И солнце твое над зенитом кипит.
Тугой горизонт исказился от злобы
вечных упреков. Спрятаться чтобы
покаяться! (Господи, силы дай жить!)
Скажи, что дорога готова. Что спит
душа, в смертельном вертясь урагане
высоких сближений. На сердца экране
Качается вечер обломком ветви.
Качается вечер обломком ветви,
словно он сам разругался с собою.
Теперь, ты, заика, ступай за водою
(и тихо подслушай: вселенная ль спит?)
Вселенной не спится, она шевелится, во-
рушится, в бока бита крепко
памяти мороком. Слышится эхо,
шагов — то сияние, Господи, то — торжество:
надежд, потерь и сближений, и сна-
ряжений себя в позабытье, в дочасье.
Качается ветка, а солнце — не гаснет
играет латунью пожарищ сосна.
Как долго мы кружим — над миром и под
клочьями туч, под багровою льдиной 
намерений наших.

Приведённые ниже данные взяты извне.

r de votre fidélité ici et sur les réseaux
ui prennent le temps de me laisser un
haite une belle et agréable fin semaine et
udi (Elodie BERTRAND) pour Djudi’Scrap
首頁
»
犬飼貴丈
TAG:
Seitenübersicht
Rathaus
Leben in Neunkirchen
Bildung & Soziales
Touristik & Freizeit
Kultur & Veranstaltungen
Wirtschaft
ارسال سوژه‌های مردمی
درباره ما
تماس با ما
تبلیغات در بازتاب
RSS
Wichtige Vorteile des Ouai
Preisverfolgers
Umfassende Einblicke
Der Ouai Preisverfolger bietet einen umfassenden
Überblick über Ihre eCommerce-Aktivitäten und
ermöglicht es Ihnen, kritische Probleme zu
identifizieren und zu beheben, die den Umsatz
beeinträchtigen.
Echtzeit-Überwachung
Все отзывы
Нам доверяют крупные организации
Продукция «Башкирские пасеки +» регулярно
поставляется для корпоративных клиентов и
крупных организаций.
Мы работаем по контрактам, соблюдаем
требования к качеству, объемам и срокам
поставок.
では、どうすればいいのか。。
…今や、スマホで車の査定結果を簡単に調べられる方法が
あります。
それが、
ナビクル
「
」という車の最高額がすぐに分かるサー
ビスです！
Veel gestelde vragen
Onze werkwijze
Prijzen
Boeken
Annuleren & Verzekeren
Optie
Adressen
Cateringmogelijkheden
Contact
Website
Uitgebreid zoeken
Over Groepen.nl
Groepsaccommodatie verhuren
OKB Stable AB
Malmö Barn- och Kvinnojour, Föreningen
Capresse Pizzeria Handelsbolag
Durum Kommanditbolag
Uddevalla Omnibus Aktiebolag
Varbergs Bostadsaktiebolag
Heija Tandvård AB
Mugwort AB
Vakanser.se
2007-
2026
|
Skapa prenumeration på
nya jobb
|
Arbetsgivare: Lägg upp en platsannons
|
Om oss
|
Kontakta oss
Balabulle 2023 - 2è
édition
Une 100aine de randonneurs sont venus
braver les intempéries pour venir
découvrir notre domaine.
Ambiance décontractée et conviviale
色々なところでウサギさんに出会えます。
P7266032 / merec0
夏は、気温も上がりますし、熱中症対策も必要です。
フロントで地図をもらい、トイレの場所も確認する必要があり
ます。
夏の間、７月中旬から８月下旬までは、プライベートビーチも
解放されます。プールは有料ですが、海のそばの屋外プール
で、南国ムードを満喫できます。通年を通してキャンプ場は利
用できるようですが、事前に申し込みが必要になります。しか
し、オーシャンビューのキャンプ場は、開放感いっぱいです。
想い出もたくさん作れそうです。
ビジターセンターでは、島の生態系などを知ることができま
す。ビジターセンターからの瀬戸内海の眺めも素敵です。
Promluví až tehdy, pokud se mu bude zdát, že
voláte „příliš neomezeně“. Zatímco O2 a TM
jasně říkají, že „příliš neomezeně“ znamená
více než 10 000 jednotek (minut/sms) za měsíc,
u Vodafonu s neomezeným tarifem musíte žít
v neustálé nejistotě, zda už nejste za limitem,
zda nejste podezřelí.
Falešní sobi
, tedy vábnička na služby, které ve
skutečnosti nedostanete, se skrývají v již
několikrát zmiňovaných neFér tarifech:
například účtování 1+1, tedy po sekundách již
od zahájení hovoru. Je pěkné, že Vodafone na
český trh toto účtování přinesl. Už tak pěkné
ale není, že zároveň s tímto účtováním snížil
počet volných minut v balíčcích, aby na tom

Господи, с ними
пусть породнится поверивший род,
тот самый, что тихо взирает на твердь —
железа, пластмассы, стекла и бетона.
Песню найду, подберу к ее тону
шелковый голос (достойно отпеть).
Черный и вспаханный путь закипит,
нет ничего — от прадавней дороги.
Дай пораженья высокого, Боже!
Качается вольно обломок ветви.

* * *
Гойдається вечора зламана віть,
як костур сліпого, що тичеться в простір
осінньої невіді. Жалощів брості
коцюрбляться в снінні — а дерево спить.
Гойдається вечора зламана віть,
туга, наче слива, рудою налита.
О ти всепрощальна, о несамовита
осмутами вмита твоя ненасить.
Гойдається вечора зламана віть,
і синню тяжкою в осінній пожежі
мій дух басаманить. Кінчилися стежі:
нам світ не належить — бовваном стоїть.
Шалена вогненна дорога кипить.
Взялась кушпелою — обвітрені крони
всю душу обрушать у довгі полони,
і згадкою — вечора зламана віть.
І сонце — твоє, простопадне — кипить.
Тугий небокрай, погорбатілий з люті
гірких дорікань. О піддайся покуті
самотності! (Господи, дай мені жить!)
Удай, що обтято дорогу. Що спить
душа, розколошкана в смертнім оркані
високих наближень. На серця екрані
гойдається вечора зламана віть.
Гойдається вечора зламана віть,
неначе розбратаний сам із собою.
Тепер, недоріко, подайсь за водою
(а нишком послухай: чи всесвіт — не спить?).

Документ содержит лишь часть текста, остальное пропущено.